STUDY QUESTIONS:
(1) In the piece on John Liver Eating Johnston, which state does it name as his birthplace?
(2) Extend the piece on John Liver Eating Johnston, picking up after its final sentence.

TEXT:
==*==

John Liver Eating Johnston, The Real-Life Jeremiah Johnson

John Liver Eating Johnston

John Liver Eating Johnston. Farmer, sailor, teamster, trapper, hunter, guide, scout, deputy, Union Private, trader, and more. A frontiersman born in New Jersey, sailing the seas then digging for gold in the Montana Territory and continuing to live a robust, adventurous life in the west dodging arrows, bullets, fists, weather, animals, until the frailty of old age came upon him.

John Liver Eating Johnston was known as John Johnson, Jack Johnson, John Johnston, Liver Eating Johnson, the Livereater,  and probably other names no one would dare say with him nearby. He was noted to be surly, extremely strong and a loner. But did you know his birth name was Garrison?

What kind of man was he? What was his roots? What did he do to be remembered even now 107 years after his demise? And, who is he related to? Where is he buried? How big was he?

There are many seeking the answers to these questions and more.

==*==

LISTED RECORDS:

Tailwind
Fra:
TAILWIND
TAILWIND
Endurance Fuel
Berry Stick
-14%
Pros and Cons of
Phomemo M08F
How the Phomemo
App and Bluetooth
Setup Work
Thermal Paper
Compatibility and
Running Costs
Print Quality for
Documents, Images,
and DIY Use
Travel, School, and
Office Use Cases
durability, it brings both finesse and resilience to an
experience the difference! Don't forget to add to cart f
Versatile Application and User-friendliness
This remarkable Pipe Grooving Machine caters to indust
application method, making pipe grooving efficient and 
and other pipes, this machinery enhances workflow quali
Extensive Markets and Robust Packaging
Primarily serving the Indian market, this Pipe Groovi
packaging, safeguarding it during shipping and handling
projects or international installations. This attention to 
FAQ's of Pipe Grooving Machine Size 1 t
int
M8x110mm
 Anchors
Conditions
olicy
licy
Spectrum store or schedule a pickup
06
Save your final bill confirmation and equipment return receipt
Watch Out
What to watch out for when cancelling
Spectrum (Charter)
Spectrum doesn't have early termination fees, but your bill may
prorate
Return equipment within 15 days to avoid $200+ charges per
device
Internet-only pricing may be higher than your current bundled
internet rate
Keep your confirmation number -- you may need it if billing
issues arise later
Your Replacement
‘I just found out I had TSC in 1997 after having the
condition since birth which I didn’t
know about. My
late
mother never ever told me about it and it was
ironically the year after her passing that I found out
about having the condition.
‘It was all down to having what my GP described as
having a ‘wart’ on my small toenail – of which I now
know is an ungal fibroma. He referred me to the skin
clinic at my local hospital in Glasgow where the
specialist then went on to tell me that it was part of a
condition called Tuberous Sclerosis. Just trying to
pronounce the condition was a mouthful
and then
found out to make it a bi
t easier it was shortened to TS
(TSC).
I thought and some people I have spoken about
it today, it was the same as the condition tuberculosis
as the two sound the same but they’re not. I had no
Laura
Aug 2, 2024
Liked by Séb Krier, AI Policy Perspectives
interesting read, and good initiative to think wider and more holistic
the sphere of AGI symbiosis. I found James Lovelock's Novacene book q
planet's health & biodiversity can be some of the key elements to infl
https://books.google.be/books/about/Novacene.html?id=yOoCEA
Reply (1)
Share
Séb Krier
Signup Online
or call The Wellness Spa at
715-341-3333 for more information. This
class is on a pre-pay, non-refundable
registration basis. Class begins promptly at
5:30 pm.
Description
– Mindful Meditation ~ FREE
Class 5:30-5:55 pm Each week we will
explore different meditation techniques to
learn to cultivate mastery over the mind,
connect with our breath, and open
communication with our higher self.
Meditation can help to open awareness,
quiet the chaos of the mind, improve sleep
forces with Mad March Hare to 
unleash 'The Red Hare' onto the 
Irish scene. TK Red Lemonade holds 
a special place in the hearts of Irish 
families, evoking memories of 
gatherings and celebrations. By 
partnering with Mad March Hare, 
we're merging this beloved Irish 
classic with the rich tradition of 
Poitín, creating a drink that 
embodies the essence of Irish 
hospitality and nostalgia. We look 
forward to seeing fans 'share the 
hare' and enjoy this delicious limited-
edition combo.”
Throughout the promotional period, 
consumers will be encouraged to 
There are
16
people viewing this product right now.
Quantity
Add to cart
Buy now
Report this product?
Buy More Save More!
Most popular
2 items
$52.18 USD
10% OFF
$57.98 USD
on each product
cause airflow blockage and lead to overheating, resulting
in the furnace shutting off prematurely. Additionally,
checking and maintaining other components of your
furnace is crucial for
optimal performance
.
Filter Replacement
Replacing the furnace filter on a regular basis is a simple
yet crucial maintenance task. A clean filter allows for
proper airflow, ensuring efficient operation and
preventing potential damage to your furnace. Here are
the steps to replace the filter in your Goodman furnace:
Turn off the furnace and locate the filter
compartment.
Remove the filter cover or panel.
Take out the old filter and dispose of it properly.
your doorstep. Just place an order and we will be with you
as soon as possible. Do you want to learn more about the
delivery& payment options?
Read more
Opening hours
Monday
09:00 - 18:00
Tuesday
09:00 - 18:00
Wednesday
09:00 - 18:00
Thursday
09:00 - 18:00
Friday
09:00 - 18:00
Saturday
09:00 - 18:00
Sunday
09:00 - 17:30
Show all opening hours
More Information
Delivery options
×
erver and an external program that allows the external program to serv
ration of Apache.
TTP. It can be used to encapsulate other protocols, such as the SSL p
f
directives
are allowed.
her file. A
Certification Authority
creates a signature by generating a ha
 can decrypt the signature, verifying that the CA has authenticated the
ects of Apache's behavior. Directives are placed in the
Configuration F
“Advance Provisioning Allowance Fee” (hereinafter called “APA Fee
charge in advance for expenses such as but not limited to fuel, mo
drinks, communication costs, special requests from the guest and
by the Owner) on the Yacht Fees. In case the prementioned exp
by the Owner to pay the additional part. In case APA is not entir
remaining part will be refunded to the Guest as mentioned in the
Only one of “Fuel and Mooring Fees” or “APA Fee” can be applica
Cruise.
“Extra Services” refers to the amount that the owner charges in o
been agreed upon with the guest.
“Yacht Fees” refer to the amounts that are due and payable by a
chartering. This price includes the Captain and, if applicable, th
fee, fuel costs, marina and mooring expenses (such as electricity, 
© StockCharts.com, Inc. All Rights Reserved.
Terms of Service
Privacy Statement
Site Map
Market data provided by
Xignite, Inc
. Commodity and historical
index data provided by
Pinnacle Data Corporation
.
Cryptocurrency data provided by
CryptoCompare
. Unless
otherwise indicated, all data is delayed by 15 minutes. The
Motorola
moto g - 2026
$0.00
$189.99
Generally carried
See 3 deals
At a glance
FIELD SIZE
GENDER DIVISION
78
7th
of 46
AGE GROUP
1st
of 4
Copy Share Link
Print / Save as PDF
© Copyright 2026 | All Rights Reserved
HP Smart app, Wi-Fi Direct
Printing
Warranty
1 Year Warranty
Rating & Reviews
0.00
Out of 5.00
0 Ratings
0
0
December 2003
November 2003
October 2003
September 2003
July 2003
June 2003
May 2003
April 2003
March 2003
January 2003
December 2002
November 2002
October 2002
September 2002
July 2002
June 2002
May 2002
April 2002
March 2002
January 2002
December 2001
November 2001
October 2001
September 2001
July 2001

==*==

TASK-BY-TASK RESULTS:
(1) New Jersey.

(2)
Do, write in, ask, seek answers, add your own findings. Information is out there, in archives, libraries, diaries, and folk’s dusty memories. A culmination of gathered facts can bring Johnston’s real life to canvas.

One of the better short biogaphies has been written by a young man by the name of Skyler Gabel:

Skyler Gabel
Cody
8th Grade

“Liver Eating” Johnston

Liver Eating Johnson was a violent, drunk, mountain of a man who didn’t have a very high reputation but was by no doubt the most fearless fighter and he became a legend.  Johnston was built like a brick wall with a towering height over six feet tall and weighing 280 pounds none of which was fat.

There are not very many books written on “Liver Eating” Johnson.  There was the fictional movie Jeremiah Johnson and then the fictional Crow Killer: The Saga of Liver Eating Johnson by Raymond Thorpe and Richard Bunker.  Finally, I found a knowledgeable researched source that was just published in 2008:  The Avenging Fury of the Plains by Dennis John Mclelland Ed.D.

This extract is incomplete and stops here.